◆ Selected text
================================

Given the elaborate schemes to reduce noise, it is surprising to what lengths you need to go when you actually want to produce some.
It is possible to use a specialist noise diode, or the reverse- biased base- emitter junction of a transistor, for the noise source: The silicon BE diode will break down at about 8 Volts, so the power supply must be comfortably higher than that. The emitter is fed through a resistor of a few tens of kiloOhms.
Considerable voltage gain will be needed to bring the noise signal up to usable levels, without, at the same time, amplifying mains hum to an equal extent. It may also be possible to low- pass filter an ultrasonic oscillator, which must not have a particularly stable amplitude or frequency (that shouldn't be too difficult.)
White noise carries the same power at all frequencies, while pink noise has constant power per frequency octave, sounds similar to falling rain, and is more appropriate for audio tests. Generating pink noise directly is probably very difficult, but white noise can be low- pass filtered to obtain the desired result: Designing the filter is not a run- of- the- mill task, as 3 dBs of voltage loss must be sustained per octave, rather than the more customary 6 dBs of final attenuation rate registered by a single stage filter.

================================

◆ Work item
Could you rewrite the paragraph beginning "It is possible to use a specialist noise diode" from the noise-generation text above as a short list, keeping its main facts?

================================

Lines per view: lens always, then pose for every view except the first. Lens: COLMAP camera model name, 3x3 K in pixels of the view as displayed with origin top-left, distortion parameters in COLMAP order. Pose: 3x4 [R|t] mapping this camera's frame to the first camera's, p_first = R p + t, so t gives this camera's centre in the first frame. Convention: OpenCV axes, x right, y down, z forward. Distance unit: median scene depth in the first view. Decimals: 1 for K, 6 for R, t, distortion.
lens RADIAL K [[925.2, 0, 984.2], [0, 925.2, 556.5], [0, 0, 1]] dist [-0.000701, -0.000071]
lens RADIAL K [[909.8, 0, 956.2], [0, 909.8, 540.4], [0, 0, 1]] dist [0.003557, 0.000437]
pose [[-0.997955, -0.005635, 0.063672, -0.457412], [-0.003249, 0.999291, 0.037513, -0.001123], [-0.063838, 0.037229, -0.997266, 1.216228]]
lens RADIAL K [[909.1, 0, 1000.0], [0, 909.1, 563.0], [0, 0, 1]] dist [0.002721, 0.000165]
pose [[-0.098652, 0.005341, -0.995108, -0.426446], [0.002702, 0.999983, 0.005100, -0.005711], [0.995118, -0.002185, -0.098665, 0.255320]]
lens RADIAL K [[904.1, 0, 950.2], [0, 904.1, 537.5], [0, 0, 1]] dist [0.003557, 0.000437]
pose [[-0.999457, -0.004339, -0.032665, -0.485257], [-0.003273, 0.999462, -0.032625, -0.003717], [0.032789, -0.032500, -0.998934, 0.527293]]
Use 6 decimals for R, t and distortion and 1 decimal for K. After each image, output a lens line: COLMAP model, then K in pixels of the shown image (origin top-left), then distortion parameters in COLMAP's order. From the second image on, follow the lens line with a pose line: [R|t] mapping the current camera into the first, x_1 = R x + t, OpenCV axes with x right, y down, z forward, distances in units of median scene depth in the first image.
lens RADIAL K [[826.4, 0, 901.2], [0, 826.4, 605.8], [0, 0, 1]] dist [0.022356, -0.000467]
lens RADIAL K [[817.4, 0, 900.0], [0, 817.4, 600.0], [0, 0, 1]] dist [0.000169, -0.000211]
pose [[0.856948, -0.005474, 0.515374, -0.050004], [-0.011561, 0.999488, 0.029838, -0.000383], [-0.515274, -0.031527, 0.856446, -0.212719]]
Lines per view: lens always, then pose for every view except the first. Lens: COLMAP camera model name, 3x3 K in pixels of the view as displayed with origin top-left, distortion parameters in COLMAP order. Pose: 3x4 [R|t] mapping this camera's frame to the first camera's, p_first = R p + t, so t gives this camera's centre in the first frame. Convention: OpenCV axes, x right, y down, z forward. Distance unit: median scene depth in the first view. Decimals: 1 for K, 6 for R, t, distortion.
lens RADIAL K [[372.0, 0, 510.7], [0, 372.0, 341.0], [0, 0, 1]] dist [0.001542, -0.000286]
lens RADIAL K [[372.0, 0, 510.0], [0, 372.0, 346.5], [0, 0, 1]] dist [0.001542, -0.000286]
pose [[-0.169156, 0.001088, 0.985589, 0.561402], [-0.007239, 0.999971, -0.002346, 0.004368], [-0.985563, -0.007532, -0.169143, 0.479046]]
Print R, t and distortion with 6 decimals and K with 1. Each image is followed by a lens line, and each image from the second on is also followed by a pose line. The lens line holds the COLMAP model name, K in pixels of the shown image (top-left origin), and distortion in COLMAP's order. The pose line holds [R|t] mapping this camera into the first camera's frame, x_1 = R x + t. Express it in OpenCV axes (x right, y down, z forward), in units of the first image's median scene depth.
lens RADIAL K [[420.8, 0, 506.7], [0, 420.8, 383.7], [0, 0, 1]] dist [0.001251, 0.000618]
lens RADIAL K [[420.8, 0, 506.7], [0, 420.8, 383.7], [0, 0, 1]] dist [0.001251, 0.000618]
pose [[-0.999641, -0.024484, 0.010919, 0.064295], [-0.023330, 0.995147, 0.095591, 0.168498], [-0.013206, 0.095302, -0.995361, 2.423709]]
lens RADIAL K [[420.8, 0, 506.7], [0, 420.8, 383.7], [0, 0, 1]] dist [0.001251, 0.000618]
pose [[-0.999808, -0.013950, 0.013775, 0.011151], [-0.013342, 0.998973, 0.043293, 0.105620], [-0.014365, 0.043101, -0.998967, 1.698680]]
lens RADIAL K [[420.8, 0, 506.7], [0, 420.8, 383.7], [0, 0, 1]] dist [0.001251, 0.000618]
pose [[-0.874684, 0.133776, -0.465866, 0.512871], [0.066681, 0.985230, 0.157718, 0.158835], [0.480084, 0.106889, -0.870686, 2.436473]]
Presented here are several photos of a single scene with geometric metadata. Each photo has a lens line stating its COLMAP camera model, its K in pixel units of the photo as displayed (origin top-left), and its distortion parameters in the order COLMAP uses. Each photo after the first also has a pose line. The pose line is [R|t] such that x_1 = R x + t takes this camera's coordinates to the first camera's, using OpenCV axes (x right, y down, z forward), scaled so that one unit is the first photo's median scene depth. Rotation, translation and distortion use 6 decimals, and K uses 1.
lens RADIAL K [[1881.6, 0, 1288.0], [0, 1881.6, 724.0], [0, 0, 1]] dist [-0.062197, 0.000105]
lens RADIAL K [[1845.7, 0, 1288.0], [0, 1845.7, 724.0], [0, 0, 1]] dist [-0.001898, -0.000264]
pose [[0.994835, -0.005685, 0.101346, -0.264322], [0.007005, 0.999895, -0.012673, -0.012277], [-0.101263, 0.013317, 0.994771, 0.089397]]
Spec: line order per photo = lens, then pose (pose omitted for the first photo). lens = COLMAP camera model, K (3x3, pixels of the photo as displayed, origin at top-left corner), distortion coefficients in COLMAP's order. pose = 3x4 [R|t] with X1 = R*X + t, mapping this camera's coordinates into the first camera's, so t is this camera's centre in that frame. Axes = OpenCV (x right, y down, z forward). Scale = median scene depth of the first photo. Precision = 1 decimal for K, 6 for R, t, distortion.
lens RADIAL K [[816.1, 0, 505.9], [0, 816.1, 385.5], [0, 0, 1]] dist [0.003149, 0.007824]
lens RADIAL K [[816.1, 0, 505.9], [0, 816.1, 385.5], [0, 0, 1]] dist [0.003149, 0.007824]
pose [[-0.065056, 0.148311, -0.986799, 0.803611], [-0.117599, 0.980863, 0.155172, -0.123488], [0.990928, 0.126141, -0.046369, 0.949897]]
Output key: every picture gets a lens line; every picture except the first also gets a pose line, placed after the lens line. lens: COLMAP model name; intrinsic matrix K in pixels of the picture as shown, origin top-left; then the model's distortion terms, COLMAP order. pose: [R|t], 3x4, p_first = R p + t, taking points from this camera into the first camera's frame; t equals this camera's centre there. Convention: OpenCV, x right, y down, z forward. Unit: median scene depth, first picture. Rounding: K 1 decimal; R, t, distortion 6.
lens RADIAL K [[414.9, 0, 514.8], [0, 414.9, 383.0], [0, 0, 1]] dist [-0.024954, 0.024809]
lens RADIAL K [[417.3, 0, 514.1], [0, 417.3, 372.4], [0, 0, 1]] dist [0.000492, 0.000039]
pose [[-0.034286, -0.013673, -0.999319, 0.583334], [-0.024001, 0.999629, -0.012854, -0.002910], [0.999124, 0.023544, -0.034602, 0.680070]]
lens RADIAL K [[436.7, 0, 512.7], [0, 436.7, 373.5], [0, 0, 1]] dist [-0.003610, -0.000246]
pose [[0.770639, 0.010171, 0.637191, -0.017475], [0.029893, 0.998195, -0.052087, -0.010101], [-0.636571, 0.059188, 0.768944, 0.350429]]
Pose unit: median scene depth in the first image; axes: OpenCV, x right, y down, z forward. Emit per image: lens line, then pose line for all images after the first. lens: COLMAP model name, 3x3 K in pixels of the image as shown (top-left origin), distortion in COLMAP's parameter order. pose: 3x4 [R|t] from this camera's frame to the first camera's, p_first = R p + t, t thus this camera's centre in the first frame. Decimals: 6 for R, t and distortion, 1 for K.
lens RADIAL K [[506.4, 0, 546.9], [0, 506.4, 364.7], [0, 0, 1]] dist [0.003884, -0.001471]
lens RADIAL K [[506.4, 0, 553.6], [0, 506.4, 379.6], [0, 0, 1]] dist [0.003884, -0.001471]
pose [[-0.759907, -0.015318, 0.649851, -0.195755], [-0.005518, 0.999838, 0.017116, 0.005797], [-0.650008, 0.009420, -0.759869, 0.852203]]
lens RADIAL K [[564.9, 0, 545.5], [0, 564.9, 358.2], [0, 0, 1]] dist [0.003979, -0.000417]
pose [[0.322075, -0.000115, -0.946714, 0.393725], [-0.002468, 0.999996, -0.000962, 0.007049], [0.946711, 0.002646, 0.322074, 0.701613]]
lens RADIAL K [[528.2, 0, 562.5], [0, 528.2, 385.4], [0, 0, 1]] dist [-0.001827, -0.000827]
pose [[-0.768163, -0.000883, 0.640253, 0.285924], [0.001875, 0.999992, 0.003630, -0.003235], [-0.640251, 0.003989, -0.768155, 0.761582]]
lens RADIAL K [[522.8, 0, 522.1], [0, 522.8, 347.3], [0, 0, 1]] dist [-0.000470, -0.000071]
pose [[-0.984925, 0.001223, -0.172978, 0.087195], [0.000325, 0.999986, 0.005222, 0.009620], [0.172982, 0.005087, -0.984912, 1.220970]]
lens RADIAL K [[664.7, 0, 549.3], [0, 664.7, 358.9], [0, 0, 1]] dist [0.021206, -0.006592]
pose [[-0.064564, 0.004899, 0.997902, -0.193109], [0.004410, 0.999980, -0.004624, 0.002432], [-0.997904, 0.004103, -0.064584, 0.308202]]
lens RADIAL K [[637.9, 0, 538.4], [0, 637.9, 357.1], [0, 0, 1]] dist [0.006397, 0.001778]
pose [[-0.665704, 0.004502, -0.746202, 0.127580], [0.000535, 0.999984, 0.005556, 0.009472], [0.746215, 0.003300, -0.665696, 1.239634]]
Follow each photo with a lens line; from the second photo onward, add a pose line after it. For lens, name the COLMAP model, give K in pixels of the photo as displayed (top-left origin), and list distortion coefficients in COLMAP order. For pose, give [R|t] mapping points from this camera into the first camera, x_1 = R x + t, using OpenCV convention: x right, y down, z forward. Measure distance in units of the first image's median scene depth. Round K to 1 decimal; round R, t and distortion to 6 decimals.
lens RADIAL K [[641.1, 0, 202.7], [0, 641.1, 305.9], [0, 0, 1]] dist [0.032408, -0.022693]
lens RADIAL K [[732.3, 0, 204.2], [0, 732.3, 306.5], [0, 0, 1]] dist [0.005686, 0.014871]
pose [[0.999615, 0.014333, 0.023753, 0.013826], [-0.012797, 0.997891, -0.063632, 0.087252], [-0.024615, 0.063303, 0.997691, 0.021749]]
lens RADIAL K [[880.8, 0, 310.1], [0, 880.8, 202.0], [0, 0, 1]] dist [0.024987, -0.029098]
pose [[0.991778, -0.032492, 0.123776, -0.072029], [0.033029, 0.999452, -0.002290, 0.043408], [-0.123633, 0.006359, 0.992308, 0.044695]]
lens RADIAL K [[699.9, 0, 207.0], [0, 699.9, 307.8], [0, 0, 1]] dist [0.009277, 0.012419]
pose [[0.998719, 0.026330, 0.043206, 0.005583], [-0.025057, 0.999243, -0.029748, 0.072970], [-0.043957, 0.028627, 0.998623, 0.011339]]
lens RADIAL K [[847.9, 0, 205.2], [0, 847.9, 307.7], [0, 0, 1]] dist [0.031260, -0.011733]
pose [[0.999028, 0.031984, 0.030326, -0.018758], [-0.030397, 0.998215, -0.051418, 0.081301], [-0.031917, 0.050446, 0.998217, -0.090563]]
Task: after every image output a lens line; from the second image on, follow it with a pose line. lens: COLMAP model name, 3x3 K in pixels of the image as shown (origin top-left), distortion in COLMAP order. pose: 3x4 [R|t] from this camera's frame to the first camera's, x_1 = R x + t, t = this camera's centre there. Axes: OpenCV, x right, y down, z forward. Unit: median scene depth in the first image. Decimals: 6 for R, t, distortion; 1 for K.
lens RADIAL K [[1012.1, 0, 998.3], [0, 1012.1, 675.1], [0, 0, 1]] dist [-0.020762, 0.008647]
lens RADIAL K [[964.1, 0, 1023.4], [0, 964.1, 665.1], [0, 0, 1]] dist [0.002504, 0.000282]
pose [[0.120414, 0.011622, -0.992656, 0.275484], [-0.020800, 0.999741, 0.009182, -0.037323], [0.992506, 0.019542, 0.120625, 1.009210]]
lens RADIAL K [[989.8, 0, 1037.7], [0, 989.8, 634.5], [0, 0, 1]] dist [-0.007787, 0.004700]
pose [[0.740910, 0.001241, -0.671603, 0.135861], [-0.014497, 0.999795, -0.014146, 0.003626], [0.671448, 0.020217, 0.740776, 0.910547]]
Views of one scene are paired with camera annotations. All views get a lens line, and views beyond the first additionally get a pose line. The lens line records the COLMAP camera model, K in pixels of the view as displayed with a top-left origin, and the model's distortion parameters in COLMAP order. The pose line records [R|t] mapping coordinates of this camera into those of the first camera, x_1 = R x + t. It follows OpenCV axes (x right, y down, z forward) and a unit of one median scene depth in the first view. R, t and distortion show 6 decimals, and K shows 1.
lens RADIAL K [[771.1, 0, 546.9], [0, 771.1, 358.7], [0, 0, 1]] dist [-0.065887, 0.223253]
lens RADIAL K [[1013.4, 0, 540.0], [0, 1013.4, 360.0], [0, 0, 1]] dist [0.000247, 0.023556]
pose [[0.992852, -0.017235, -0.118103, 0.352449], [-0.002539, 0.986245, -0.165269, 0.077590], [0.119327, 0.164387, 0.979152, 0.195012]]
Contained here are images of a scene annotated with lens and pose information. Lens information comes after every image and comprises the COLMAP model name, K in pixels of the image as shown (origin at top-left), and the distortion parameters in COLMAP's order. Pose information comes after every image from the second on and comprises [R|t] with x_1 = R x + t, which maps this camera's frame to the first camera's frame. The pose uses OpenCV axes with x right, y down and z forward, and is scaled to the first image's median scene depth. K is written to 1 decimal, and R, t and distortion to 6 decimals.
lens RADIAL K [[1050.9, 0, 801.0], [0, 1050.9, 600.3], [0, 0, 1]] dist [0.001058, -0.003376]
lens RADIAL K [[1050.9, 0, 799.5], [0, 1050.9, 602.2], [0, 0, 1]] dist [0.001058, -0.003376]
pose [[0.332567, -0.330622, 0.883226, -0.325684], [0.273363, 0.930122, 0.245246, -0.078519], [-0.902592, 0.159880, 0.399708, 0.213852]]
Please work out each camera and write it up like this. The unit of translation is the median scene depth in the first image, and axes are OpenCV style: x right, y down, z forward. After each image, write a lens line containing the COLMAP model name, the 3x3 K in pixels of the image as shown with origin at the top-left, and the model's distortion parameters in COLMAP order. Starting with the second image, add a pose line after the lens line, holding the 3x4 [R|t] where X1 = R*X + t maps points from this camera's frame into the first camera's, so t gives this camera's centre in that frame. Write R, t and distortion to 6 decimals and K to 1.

================================

◆ Output below
- Noise source: a specialist noise diode, or the reverse-biased base-emitter junction of a transistor.
- The silicon BE diode breaks down at about 8 volts, so the power supply must be comfortably higher.
- The emitter is fed through a resistor of a few tens of kilohms.